Back in February, we published a story about the namesakes of several buildings on NC State’s campus (and other buildings on UNC system campuses), many of which have roots in white supremacy. While we mentioned NC State’s Talley Student Union in the story, we didn’t elaborate on the man for whom it is named—
Banks C. Talley II, the university’s longtime vice chancellor for student affairs and a champion for diversity and opportunities for all students to achieve a balanced education. This month, we heard from Banks C. Talley’s son, Banks C. Talley III, who lives in Raleigh and has thoughts about his father’s legacy. We’re publishing his letter here. 

Dear INDY Editors, 

This is just a polite suggestion but the next time you write an article about renaming NCSU (or other UNC system campus buildings), it might be relevant to reach out to the children of the people you mention in your article. Some of us are very much alive and still living in the Triangle and we care very much about our parents’ legacy.

My Dad gave his entire career (with the exception of 2 leaves of absence, (1. To serve as Governor Hunt’s 1st Chief of Staff in 1977 and 2. To serve as the Executive Vice President of the National Trust for Historic Preservation) to NC State University. He loved the university, he cared deeply about diversity and equal rights for women. He made sure to hire diverse leaders and he mentored (quite literally) thousands of undergraduate and graduate students during his 33 initial years of service. In the latter stages of his career, he mentored even more students and  staff through his work for Arts NC State (22 years worth).

I take no issue with mentioning his name in the article BUT please (the next time) take a few column inches to expand upon the contributions of the person you are referencing. When the Talley Student Union was named after my father, it was the greatest honor of his life and career. He was no racist but rather a very deserving leader and administrator.

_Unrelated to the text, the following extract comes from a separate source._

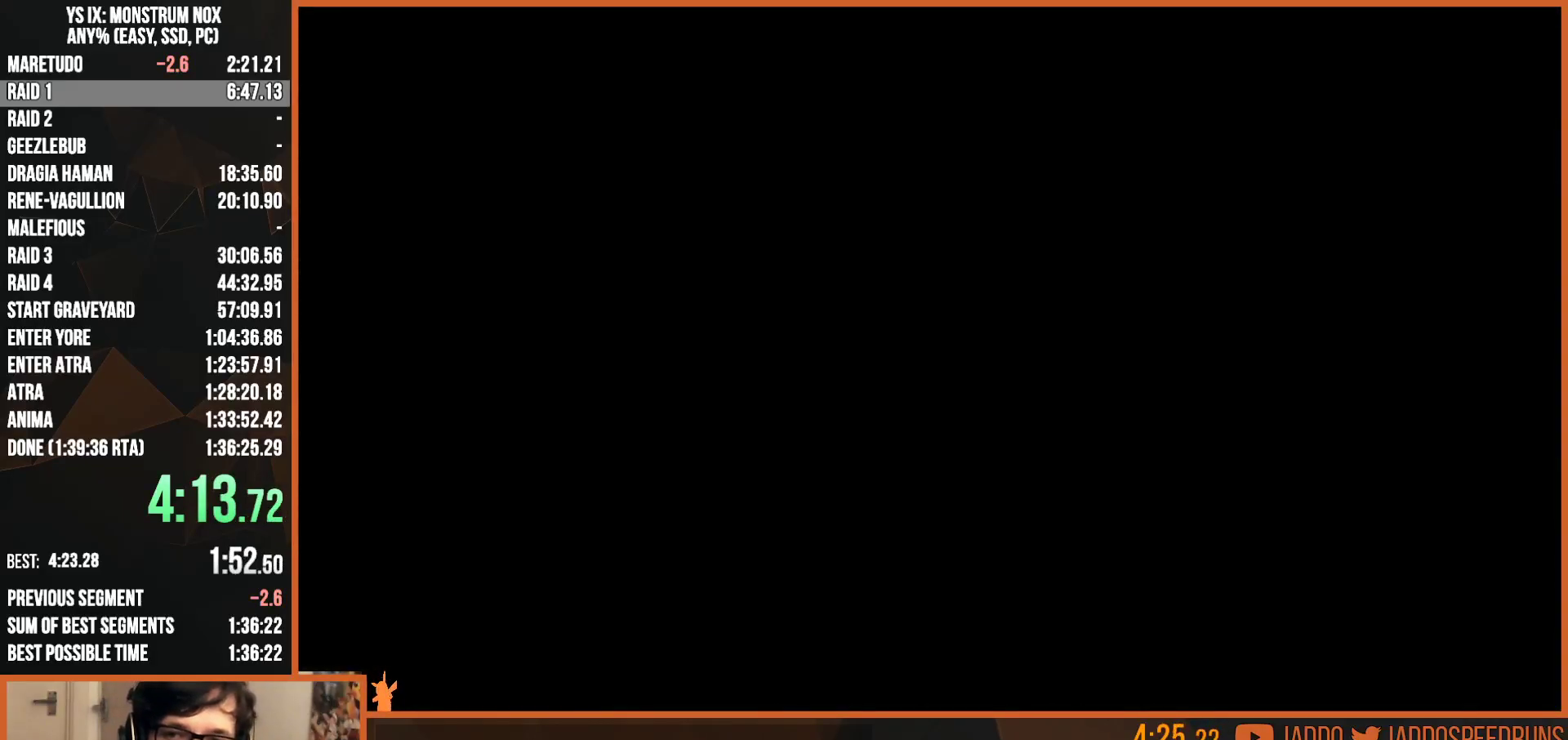
{"buttons": ["R1"], "left_stick": "center", "right_stick": "center", "events": [[50, "CROSS", "up"], [100, "CROSS", "down"], [167, "CROSS", "up"], [333, "CROSS", "down"], [383, "CROSS", "up"], [433, "CROSS", "down"], [483, "CROSS", "up"]]}
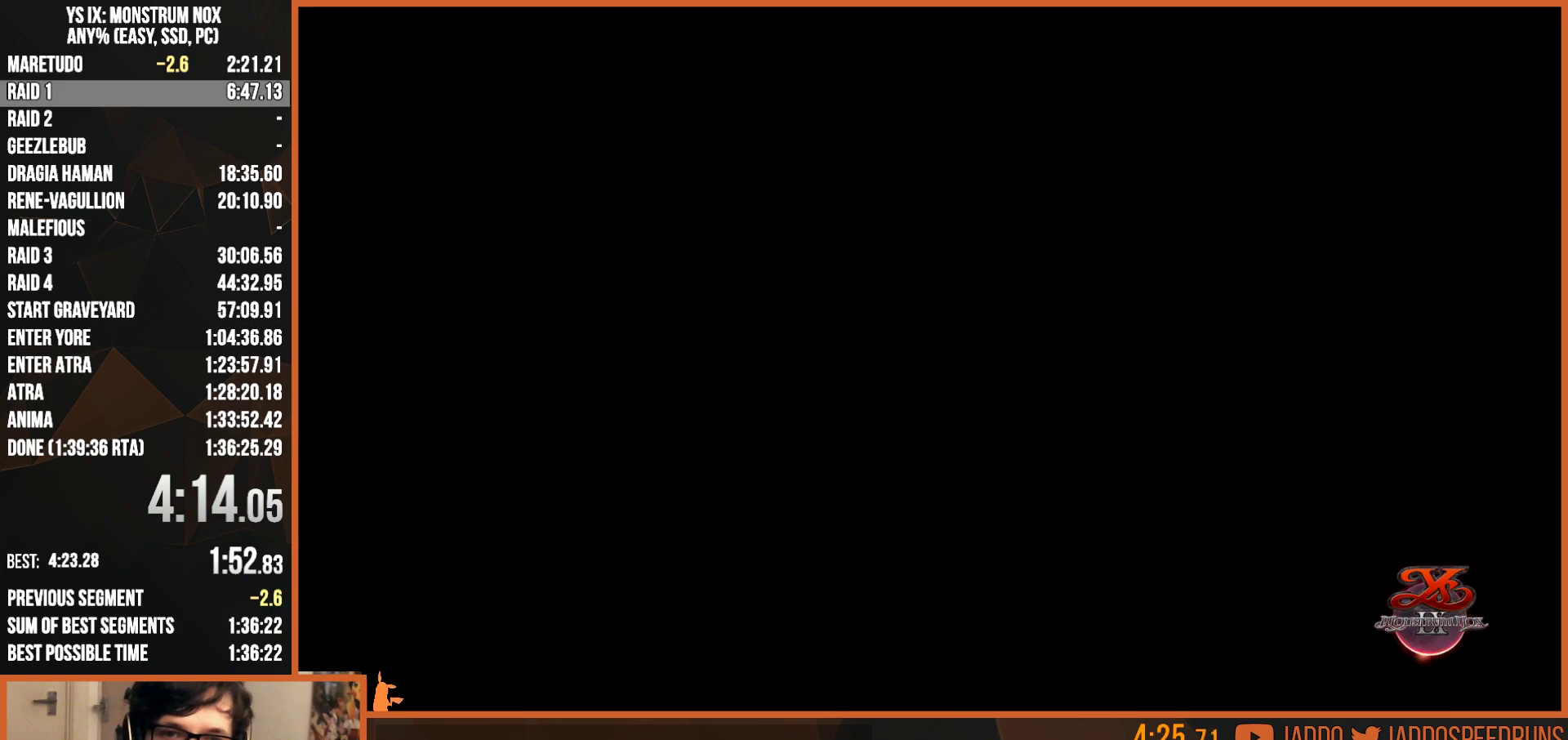
{"buttons": ["R1"], "left_stick": "center", "right_stick": "center", "events": [[33, "CROSS", "down"], [83, "CROSS", "up"], [133, "CROSS", "down"], [183, "CROSS", "up"], [233, "CROSS", "down"], [267, "CROSS", "up"], [350, "CROSS", "down"], [383, "CROSS", "up"], [450, "CROSS", "down"], [467, "CROSS", "up"]]}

Thank you and keep doing that “INDY” thing!

Banks C. Talley III
NCSU ‘92, ‘96 and ‘02

The INDY was also proud to sponsor what was a very successful 45th annual Festival for the Eno this year. We received the following message from Rabbi Jonathan Gerard, who had some thoughts on the festival’s musical lineup (please note—we have no official say in Eno Fest’s selection of performers but second the call for a movement from the Trout Quintet along the river—there’s always next year!).

To the Editor:

Seventy two musical performances at the Eno River Festival over two days and no klezmer band? I’m disappointed. Thanks for your terrific issue devoted to the Festival. It motivated us to go and it enhanced our day at the park. But next year I hope for more musical diversity—perhaps even some Ragtime and Bach along with the blues, bluegrass, and hillbilly. Or maybe a movement from the Trout Quintet along the river.